Henry Briscoe

Personal information
- Full name: Henry Briscoe
- Born: 20 May 1861 Bonehill, Staffordshire, England
- Died: 7 March 1911 (aged 49) Fenton, Staffordshire, England
- Batting: Right-handed
- Bowling: Right-arm fast-medium

Domestic team information
- 1895–1896: Staffordshire
- 1888: England XI

Career statistics
| Competition | First-class |
| Matches | 1 |
| Runs scored | 4 |
| Batting average | 4.00 |
| 100s/50s | –/– |
| Top score | 4* |
| Balls bowled | 96 |
| Wickets | – |
| Bowling average | – |
| 5 wickets in innings | – |
| 10 wickets in match | – |
| Best bowling | – |
| Catches/stumpings | –/– |
- Source: Cricinfo, 8 July 2011

= Henry Briscoe =

English cricketer

Henry Briscoe (20 May 1861 – 7 March 1911) was an English cricketer. Briscoe was a right-handed batsman who bowled right-arm fast-medium. He was born in Bonehill, Staffordshire.
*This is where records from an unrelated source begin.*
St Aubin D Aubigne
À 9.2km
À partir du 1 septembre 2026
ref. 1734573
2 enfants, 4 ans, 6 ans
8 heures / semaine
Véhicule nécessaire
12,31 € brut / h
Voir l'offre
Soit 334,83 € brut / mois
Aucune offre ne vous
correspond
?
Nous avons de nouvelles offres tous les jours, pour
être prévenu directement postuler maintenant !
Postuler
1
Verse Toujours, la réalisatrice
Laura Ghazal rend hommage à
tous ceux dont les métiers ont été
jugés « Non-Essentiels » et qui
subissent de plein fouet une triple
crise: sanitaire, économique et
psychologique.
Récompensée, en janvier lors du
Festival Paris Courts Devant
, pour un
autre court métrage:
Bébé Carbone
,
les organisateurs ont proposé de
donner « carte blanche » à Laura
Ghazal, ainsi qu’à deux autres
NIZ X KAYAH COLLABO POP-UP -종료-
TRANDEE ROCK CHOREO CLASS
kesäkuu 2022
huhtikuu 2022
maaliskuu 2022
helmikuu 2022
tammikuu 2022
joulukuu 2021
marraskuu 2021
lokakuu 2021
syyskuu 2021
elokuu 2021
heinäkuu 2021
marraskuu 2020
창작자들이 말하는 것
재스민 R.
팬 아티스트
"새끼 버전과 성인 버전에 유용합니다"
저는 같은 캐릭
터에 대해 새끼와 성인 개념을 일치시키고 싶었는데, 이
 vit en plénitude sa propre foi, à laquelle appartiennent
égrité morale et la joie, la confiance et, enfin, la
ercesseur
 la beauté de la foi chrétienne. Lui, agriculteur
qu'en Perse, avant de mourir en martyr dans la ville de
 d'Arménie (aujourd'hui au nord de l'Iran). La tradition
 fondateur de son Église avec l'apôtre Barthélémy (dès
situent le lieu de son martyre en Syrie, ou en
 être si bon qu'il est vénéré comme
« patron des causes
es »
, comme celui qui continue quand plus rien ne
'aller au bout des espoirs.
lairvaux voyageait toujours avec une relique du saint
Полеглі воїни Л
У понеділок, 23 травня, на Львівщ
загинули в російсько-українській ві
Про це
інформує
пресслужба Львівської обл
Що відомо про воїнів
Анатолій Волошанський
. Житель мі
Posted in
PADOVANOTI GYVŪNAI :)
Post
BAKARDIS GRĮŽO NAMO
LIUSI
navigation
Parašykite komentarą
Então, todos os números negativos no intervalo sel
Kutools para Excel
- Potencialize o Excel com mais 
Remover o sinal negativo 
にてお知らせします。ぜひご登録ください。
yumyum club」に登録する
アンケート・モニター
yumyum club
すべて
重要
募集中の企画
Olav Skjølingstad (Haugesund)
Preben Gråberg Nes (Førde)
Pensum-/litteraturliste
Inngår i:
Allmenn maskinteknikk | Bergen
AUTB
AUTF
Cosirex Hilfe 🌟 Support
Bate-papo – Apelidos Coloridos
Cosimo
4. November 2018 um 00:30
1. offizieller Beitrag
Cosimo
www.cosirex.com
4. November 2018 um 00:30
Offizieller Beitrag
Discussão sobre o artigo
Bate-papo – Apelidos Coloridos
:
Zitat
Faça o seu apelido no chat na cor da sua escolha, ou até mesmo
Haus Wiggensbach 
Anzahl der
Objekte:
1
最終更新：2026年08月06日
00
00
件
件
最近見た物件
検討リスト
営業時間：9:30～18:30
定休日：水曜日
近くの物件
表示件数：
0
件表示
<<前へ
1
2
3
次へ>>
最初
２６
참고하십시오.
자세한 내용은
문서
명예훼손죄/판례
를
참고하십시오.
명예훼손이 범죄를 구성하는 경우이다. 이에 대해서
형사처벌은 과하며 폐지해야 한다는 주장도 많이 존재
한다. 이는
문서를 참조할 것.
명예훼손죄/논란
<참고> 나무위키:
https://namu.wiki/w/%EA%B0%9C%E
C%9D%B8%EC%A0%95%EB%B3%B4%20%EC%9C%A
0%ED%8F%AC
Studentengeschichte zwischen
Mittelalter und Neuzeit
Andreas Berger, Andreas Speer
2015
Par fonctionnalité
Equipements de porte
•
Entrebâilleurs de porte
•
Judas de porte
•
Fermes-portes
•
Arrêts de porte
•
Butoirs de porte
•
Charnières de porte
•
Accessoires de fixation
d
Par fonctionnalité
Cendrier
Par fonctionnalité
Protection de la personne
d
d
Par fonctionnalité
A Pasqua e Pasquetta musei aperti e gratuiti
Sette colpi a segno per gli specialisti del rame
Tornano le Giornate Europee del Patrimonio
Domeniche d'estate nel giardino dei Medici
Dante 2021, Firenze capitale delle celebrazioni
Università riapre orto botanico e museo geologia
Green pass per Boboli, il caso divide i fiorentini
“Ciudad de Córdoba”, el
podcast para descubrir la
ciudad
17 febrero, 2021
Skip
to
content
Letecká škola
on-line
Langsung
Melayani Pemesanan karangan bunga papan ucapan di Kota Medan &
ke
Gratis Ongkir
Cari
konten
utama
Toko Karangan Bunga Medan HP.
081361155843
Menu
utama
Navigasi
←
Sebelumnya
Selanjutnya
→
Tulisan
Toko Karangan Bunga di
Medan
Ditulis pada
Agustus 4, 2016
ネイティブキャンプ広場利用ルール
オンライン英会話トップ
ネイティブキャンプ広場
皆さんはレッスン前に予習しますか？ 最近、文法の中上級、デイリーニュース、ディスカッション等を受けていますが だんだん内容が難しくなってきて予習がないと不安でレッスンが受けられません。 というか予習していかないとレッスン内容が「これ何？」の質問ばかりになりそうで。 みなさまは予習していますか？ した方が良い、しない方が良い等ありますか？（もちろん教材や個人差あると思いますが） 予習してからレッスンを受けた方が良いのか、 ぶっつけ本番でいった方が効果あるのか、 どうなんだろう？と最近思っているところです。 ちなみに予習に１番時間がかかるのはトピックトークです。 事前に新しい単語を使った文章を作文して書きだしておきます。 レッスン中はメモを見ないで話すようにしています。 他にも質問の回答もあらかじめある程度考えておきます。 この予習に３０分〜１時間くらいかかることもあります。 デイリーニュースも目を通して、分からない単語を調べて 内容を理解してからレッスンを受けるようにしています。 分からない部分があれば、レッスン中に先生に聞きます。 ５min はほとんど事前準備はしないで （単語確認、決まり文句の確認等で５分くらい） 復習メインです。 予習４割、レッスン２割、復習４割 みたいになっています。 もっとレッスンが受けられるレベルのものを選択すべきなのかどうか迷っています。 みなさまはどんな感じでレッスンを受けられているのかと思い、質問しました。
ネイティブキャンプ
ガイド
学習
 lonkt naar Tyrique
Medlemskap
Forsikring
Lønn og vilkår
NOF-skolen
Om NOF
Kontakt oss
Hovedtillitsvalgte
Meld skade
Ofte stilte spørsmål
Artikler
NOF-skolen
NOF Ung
Briscoe made his only first-class appearance for an England XI against the touring Australians at the County Ground, Stoke-on-Trent in 1888. In this match, he bowled 24 wicket-less overs in the Australian's first innings. With the bat, he was dismissed for a duck by Charles Turner in the England XI's first innings, one of 6 ducks in the England innings which ended with the England XI 28 all out. Following on, the England XI fared little, this time being dismissed for 79 runs to hand the Australians an innings and 135 run victory, with Briscoe ending the second-innings unbeaten on 4.

Having played for Staffordshire for several years, Briscoe played for the county in the Minor Counties Championship from 1895 to 1896, making 4 appearances.